PV Tendency Decomposition
What is pvtend?
pvtend is a Python package for potential vorticity (PV) tendency decomposition, designed for analysing the lifecycle of atmospheric blocking and precursor reverse-flow (PRP) events. It works with ERA5 pressure-level data and decomposes PV tendencies into physically meaningful components using an orthogonal basis framework.
Full documentation: pvtend.readthedocs.io
Source code: github.com/yanxingjianken/pvtend
License: MIT
Key Features
| Feature | Description |
|---|---|
| PV tendency computation | Advection, stretching, diabatic, and residual terms |
| QG omega solver | Hoskins Q-vector formulation with FFT + Thomas algorithm |
| Helmholtz decomposition | 4 backends (direct, FFT, DCT, SOR) for limited-area domains |
| Moist/dry ω splitting | Decomposes vertical motion into moist and dry contributions |
| Orthogonal basis decomposition | Projects PV tendency onto intensification (β), propagation (αx, αy), and deformation (γ) modes |
| RWB detection | Anticyclonic/cyclonic Rossby wave breaking classification |
| Composite lifecycle | Multi-stage ensemble averaging with onset/peak/decay staging |
| CLI pipeline | End-to-end processing via pvtend-pipeline command |
Installation
# Clone and install from source
git clone https://github.com/yanxingjianken/pvtend.git
cd pvtend
pip install -e ".[dev]"
Or with micromamba:
micromamba create -f environment.yml
micromamba activate pvtend_env
pip install -e ".[dev]"
Quick Start
Python API
import pvtend
import numpy as np
# Compute a zonal derivative
dfdx = pvtend.ddx(field, dlon_rad=np.deg2rad(0.5),
lat_1d=np.linspace(30, 50, 21))
# Orthogonal basis decomposition
from pvtend.decomposition import compute_orthogonal_basis, project_field
basis = compute_orthogonal_basis(q_prime, q_full, x_rel, y_rel, dx, dy)

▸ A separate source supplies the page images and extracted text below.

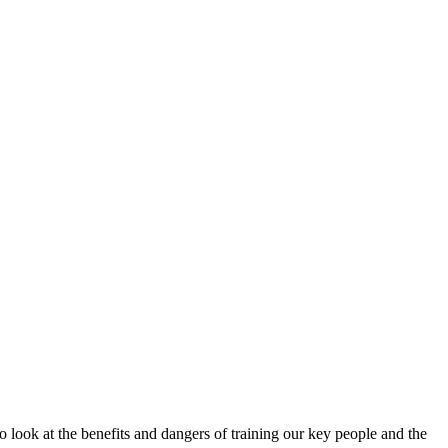
o look at the benefits and dangers of training our key people and the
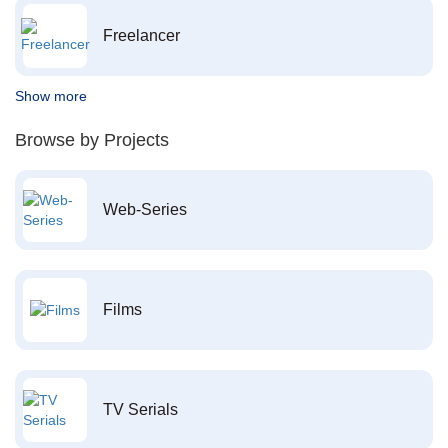
Freelancer
Show more
Browse by Projects
Web-Series
Films
TV Serials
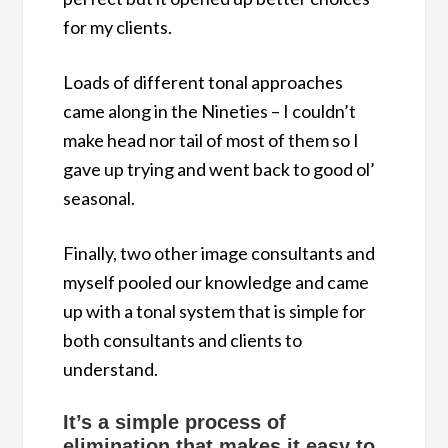
for my clients.
Loads of different tonal approaches
came along in the Nineties – I couldn’t
make head nor tail of most of them so I
gave up trying and went back to good ol’
seasonal.
Finally, two other image consultants and
myself pooled our knowledge and came
up with a tonal system that is simple for
both consultants and clients to
understand.
It’s a simple process of
elimination that makes it easy to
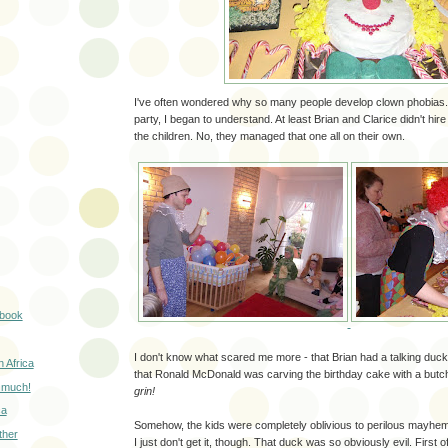
I've often wondered why so many people develop clown phobias. A
party, I began to understand. At least Brian and Clarice didn't hir
the children. No, they managed that one all on their own.
k book
I don't know what scared me more - that Brian had a talking duck
 Africa
that Ronald McDonald was carving the birthday cake with a butch
 much!
grin!
ca
Somehow, the kids were completely oblivious to perilous mayhe
ther
I just don't get it, though. That duck was so obviously evil. First of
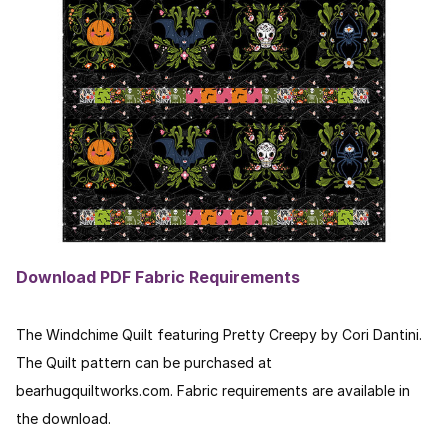
Download PDF Fabric Requirements
The Windchime Quilt featuring Pretty Creepy by Cori Dantini.
The Quilt pattern can be purchased at
bearhugquiltworks.com. Fabric requirements are available in
the download.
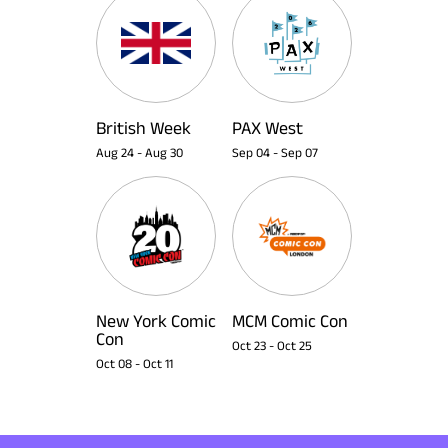
British Week
PAX West
Aug 24
-
Aug 30
Sep 04
-
Sep 07
New York Comic
MCM Comic Con
Con
Oct 23
-
Oct 25
Oct 08
-
Oct 11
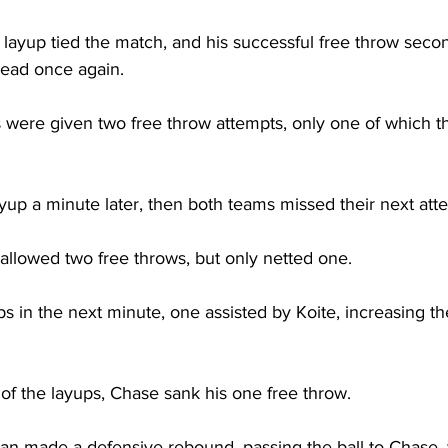
layup tied the match, and his successful free throw secon
ead once again.

ls were given two free throw attempts, only one of which t
up a minute later, then both teams missed their next atte
allowed two free throws, but only netted one.

 in the next minute, one assisted by Koite, increasing th
f the layups, Chase sank his one free throw.

 Jean made a defensive rebound, passing the ball to Chase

result = project_field(tendency, basis, dx, dy)
print(f"β = {result['beta']:.3e}") # intensification rate
print(f"αx = {result['alpha_x']:.3e}") # zonal propagation
print(f"αy = {result['alpha_y']:.3e}") # meridional propagation
print(f"γ = {result['gamma']:.3e}") # deformation
CLI Pipeline
# Step 1 – Compute PV tendencies for blocking events
pvtend-pipeline compute \
--event-type blocking \
--events-csv events.csv \
--era5-dir /data/era5/ \
--clim-dir /data/climatology/ \
--out-dir /data/output/ \
--skip-existing
# Step 2 – Build composite lifecycle
pvtend-pipeline composite \
--npz-dir /data/output/ \
--pkl-out composite.pkl
How It Works
The package follows a modular pipeline:
- Preprocessing — Load and regrid ERA5 monthly NetCDF onto a Northern Hemisphere grid.
- Climatology — Compute Fourier-filtered monthly climatology.
- Tendency computation — Decompose PV tendencies into advection, stretching, diabatic, and residual terms.
- QG ω & Helmholtz decomposition — Solve the quasi-geostrophic omega equation and decompose the flow.
- Moist/dry splitting — Separate vertical motion into moist and dry contributions.
- Compositing — Build ensemble-mean lifecycle composites across events.
- Orthogonal basis projection — Project tendencies onto the four basis modes: β (intensification), αx / αy (propagation), and γ (deformation).
- Visualization — Generate publication-ready figures.